A similar “procedural” nonlinearity can be attributed to devices with multiple energy transport, like LEDs in which the applied electric power is partly dissipated as heat, partly emitted as light. The emitted optical power does not contribute to the temperature elevation of the device. The LED efficiency that is the share of the emitted optical power compared to the electric power fed into the device strongly depends on the current and temperature. Accordingly, in case the thermal transient measurement aims at the structural analysis of the device, the optical fraction in the power has to be measured and subtracted. Similarly, when an external cooling mount is added to the device, only this “optically corrected,” reduced heating power is to be taken into consideration.

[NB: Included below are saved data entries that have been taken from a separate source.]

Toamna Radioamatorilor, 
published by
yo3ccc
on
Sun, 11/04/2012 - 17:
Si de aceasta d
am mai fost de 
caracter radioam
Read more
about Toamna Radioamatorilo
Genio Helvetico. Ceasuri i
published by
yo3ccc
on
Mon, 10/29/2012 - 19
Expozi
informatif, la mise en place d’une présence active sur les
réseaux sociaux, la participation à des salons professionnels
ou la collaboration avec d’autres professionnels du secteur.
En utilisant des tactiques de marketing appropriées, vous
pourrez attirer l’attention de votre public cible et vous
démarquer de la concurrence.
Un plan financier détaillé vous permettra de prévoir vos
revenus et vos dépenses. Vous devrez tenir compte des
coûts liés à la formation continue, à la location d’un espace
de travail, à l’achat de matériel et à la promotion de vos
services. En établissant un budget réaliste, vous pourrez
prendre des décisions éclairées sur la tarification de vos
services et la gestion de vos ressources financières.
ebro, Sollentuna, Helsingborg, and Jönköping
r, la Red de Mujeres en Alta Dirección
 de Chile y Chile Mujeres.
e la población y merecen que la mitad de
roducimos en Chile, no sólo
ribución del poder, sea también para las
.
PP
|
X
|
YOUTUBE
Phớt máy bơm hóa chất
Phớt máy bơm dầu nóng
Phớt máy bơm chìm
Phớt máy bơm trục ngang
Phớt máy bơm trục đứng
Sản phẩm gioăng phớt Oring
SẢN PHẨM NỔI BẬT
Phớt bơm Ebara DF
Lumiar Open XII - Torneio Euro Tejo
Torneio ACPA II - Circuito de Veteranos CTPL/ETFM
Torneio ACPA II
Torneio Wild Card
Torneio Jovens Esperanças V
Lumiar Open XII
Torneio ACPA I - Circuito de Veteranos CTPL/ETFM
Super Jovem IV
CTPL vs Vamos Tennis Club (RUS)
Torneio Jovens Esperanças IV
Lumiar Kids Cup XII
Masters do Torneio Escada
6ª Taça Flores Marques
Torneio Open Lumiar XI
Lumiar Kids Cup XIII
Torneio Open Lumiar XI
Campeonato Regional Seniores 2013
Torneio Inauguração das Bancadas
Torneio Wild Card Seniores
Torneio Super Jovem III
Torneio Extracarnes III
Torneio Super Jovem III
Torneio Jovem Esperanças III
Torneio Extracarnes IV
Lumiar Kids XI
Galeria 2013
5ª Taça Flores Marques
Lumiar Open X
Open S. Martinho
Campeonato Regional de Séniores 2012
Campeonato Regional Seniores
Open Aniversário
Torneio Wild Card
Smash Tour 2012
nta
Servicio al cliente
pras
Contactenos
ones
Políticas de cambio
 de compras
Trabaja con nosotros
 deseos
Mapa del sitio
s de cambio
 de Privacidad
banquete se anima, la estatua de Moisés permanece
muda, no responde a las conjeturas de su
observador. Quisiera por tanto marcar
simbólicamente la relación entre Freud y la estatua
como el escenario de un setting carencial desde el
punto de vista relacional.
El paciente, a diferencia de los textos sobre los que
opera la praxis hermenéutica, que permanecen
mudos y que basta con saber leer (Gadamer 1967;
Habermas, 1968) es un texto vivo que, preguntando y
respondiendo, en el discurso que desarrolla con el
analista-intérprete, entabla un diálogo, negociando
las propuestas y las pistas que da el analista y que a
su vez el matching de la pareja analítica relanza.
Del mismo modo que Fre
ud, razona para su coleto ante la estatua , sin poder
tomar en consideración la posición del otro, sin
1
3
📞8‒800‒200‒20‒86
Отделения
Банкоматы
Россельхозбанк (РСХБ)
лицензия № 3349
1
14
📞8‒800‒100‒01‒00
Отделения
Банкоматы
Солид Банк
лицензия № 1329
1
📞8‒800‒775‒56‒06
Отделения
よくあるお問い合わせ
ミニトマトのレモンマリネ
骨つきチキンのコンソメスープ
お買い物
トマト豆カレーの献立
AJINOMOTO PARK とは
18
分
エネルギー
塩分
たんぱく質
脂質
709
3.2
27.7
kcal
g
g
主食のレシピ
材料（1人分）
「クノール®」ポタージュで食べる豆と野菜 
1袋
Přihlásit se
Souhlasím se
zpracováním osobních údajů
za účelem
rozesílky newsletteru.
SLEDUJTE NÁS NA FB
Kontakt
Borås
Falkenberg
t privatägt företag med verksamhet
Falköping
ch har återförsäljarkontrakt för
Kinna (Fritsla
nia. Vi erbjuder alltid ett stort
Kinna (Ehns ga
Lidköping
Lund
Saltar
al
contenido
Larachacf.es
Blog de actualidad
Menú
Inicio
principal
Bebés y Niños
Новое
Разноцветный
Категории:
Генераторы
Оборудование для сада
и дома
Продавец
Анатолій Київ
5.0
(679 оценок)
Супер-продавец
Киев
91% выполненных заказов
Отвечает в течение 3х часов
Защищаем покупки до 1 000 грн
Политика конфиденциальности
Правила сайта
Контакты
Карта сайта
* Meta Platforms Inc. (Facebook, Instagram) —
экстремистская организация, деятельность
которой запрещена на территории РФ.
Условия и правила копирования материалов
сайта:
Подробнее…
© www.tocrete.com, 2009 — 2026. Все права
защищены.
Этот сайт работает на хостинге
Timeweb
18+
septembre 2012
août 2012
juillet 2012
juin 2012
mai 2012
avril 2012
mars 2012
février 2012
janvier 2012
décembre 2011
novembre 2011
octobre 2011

This concept is illustrated in Fig. 2.69 showing the structure functions of a Cree MCE LED module on the temperature-regulated device holder plate of an optical integrating sphere. The voltage-to-temperature mapping of the LED was similar to the one shown in Fig. 2.65; it was an obviously nonlinear one.

Fig. 2.69
figure 69

Optically corrected structure functions of a 10 W LED module on the temperature-regulated device holder plate of an optical integrating sphere. Plate temperature TJ is elevated from 15 °C to 70 °C

Still, converting the temperature-induced forward voltage change to temperature by the exact mapping and subtracting the optical power, all structure functions taken at different cold plate temperature fit perfectly in region (2.1) of the figure, belonging to the LED and its metal core heat distributor board. The thermal system of the LED module can be considered linear. The shrinking of the structure functions in regions (2.2) and (2.3) corresponds to the thinning of the thermal interface between the module and holder plate, and the higher heat sinking capability of the temperature-controlled holder at higher temperature.

Details of the optical correction procedure are presented in Chap. 6, Sect. 6.10.

Summary of Nonlinear Effects

A complete steady-state to steady-state ΔTJ(t) junction temperature transient comprises all information about the junction to ambient heat transfer, including the heat transfer processes in the test environment, also beyond the conduction path(s) of the package or module under test. Such mechanisms are, e.g., convective cooling from the thermal test board holding the package or, in extreme cases, radiative heat transfer from hot package surfaces. These mechanisms exhibit temperature dependence: the natural convection from hotter surfaces is more intensive; the radiative heat transfer exhibits very strong temperature dependence according to the Stefan-Boltzmann law. In both cases the nonlinearities appear at the largest time constants of the system that can be clearly identified as changes at the very ends of the structure functions and, thus, can be well separated from the parts that are characteristic of the package under test [156].

Treating the thermal effects which are characteristic to the test environment is beyond the scope of this book. It has to be mentioned that providing a correction formula to account for these effects in a linear model-based approach is not straightforward.